Often, I will create a Dockerfile to install a single piece of software with something like pip3 install apache-airflow
.
When this software is complex, it will have a few dozen Python packages it depends on. For example, the above line prompts pip to collect ~20 dependent packages. Each of those packages will also have its own dependencies, so in the end I can end up with 100 or more python packages to install. That's okay, if the developers required those dependencies, nothing I can do about it.
However, occasionally this process breaks because some prerequisite Linux program, such as gcc
, was not installed before the call to pip
. On minimal distros with non-standard packages like Alpine, this gets even worse. I will get situations like:
- Request installing a single program (eg. airflow)

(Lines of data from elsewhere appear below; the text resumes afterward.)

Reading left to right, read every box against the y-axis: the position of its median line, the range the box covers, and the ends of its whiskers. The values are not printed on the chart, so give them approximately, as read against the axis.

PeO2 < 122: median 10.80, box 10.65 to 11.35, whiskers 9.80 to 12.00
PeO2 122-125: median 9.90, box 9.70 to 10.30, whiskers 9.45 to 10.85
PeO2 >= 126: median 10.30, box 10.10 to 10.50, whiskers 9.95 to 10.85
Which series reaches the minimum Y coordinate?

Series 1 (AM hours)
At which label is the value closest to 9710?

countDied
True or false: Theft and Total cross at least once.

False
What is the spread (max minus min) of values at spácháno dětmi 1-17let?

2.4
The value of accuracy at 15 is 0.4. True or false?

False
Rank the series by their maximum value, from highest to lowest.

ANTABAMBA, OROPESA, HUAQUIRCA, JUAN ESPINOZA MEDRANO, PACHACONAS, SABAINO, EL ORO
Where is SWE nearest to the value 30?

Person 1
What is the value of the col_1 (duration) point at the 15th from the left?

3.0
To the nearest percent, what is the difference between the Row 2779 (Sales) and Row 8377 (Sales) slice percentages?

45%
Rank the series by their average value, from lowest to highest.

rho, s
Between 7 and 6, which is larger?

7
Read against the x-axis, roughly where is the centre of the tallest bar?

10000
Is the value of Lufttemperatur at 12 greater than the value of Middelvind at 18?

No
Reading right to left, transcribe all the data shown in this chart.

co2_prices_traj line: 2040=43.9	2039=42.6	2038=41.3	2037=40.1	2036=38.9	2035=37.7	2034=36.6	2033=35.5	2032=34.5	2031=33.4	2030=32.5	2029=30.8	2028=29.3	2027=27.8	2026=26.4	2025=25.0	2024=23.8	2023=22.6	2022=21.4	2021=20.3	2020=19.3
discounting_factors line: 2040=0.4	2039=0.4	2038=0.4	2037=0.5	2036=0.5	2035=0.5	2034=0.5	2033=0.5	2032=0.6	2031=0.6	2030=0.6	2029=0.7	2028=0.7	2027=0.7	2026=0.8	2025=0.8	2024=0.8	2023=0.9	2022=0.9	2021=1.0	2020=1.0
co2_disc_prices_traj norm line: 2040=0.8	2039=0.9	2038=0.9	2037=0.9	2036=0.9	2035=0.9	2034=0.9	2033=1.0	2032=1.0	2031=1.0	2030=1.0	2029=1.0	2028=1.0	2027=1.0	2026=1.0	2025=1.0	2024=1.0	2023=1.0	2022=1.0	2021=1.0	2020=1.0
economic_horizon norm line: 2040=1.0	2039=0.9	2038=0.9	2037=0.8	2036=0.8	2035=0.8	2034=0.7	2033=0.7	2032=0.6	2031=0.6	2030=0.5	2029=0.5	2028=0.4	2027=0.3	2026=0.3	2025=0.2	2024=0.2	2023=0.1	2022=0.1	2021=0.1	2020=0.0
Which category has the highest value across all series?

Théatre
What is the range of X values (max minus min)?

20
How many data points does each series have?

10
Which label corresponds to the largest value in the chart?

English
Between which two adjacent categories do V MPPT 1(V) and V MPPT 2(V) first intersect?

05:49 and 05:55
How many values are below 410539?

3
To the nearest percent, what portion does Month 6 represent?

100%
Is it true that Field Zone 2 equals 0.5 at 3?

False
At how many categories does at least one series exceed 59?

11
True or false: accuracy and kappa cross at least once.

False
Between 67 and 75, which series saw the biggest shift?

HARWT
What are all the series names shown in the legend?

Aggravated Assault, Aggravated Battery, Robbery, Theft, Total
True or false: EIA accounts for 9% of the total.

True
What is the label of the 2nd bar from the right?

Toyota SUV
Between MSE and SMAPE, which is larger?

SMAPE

- Pip comes up a with a list of ~100 prerequisite python packages
- Downloads all of them
- Starts installing one by one
- Package 71/100 gives a compiler error and everything fails
Then I must go back, try to add some alpine packages that will take care of the compiler error, and try again (to see whether now package 74 will fail due to a different compiler error). However, each such trial takes a very long time, because the docker build
will re-download all the prerequisites and re-install the first ~70 packages that don't give errors. The Docker build cache is also not used: Technically, this whole lengthy process is one command, so it creates only one cached image and only if it actually succeeds. Also, adding an RUN apk get
before the pip3 install
causes the whole thing to be built again from scratch anyhow.
Given that, for example, the problem is with package #71, it makes no sense to waste many minutes re-downloading all 100 packages and re-build the first 70 when I am troubleshooting my Dockerfile. How can I use the cache more effectively in such a situation?
My current "solution" is to manually go through the pip install
output, compile a list of all the dependencies it gets, and then transform those into individual RUN pip3 install PACKAGE_NAME
commands in my Dockerfile. This way each package install attempt is cached separately. However, this does not seem like a good use of Dockerfile syntax. Is there a better way?